Task objective:
The lines below starting at the line containing "Table 1. FSW" and ending at the line containing "Figura 4. Alterações" are to be repeated exactly, with both ends kept and nothing else added.

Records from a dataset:

↓↓↓

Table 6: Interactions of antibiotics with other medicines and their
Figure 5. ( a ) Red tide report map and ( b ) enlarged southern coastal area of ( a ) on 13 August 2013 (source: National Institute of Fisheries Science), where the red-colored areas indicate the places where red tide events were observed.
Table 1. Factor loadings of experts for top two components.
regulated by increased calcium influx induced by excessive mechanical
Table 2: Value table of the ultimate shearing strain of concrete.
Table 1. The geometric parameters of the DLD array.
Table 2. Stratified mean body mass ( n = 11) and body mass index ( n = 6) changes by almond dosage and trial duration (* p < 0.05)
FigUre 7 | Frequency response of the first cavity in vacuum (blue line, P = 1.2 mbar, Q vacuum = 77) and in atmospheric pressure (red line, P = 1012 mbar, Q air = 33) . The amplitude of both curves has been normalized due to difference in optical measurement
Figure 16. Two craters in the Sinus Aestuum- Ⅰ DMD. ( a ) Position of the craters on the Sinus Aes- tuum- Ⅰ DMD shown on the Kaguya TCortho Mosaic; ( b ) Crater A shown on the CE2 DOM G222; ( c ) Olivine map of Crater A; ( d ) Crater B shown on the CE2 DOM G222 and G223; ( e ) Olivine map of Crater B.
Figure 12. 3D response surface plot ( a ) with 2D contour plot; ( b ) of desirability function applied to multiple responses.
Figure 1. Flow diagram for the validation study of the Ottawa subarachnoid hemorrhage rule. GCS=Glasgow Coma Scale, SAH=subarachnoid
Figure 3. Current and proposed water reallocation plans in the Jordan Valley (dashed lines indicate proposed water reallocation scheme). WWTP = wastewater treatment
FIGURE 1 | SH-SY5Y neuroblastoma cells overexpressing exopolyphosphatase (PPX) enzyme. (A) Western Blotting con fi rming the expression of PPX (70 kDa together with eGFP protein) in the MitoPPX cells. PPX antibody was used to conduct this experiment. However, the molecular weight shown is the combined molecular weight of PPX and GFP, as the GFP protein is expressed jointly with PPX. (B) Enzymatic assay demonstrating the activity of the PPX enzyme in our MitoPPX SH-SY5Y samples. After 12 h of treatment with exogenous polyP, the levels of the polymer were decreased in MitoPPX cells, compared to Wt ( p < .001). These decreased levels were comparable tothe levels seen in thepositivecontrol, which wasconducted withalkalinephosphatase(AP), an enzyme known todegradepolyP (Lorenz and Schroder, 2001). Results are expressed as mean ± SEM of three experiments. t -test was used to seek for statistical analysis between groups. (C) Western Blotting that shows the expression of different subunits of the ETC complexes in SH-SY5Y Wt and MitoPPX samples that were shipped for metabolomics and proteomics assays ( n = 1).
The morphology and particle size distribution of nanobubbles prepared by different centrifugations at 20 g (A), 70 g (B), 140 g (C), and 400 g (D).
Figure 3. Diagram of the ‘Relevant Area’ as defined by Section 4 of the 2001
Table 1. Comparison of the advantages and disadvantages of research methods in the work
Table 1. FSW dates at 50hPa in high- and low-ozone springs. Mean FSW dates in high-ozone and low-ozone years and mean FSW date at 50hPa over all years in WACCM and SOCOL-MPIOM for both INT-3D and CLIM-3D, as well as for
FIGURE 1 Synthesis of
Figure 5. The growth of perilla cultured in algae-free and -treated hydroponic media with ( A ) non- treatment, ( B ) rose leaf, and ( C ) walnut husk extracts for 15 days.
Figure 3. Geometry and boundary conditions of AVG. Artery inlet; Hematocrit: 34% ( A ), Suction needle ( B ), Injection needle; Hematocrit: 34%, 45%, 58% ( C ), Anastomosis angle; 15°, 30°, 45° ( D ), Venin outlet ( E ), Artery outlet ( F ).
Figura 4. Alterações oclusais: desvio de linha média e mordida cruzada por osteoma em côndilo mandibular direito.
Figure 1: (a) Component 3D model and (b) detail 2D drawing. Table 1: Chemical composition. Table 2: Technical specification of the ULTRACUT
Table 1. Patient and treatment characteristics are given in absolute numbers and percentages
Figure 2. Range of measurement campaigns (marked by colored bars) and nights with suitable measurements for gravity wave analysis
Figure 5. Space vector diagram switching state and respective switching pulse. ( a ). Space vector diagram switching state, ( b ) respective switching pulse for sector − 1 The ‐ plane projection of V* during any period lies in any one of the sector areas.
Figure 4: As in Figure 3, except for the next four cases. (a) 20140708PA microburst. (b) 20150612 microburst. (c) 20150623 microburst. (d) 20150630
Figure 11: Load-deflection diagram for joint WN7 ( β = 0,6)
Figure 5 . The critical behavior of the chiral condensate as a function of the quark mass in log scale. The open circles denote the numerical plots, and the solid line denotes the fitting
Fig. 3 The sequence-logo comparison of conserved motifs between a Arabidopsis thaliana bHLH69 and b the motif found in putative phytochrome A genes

↑↑↑

Answer space:
Table 1. FSW dates at 50hPa in high- and low-ozone springs. Mean FSW dates in high-ozone and low-ozone years and mean FSW date at 50hPa over all years in WACCM and SOCOL-MPIOM for both INT-3D and CLIM-3D, as well as for
FIGURE 1 Synthesis of
Figure 5. The growth of perilla cultured in algae-free and -treated hydroponic media with ( A ) non- treatment, ( B ) rose leaf, and ( C ) walnut husk extracts for 15 days.
Figure 3. Geometry and boundary conditions of AVG. Artery inlet; Hematocrit: 34% ( A ), Suction needle ( B ), Injection needle; Hematocrit: 34%, 45%, 58% ( C ), Anastomosis angle; 15°, 30°, 45° ( D ), Venin outlet ( E ), Artery outlet ( F ).
Figura 4. Alterações oclusais: desvio de linha média e mordida cruzada por osteoma em côndilo mandibular direito.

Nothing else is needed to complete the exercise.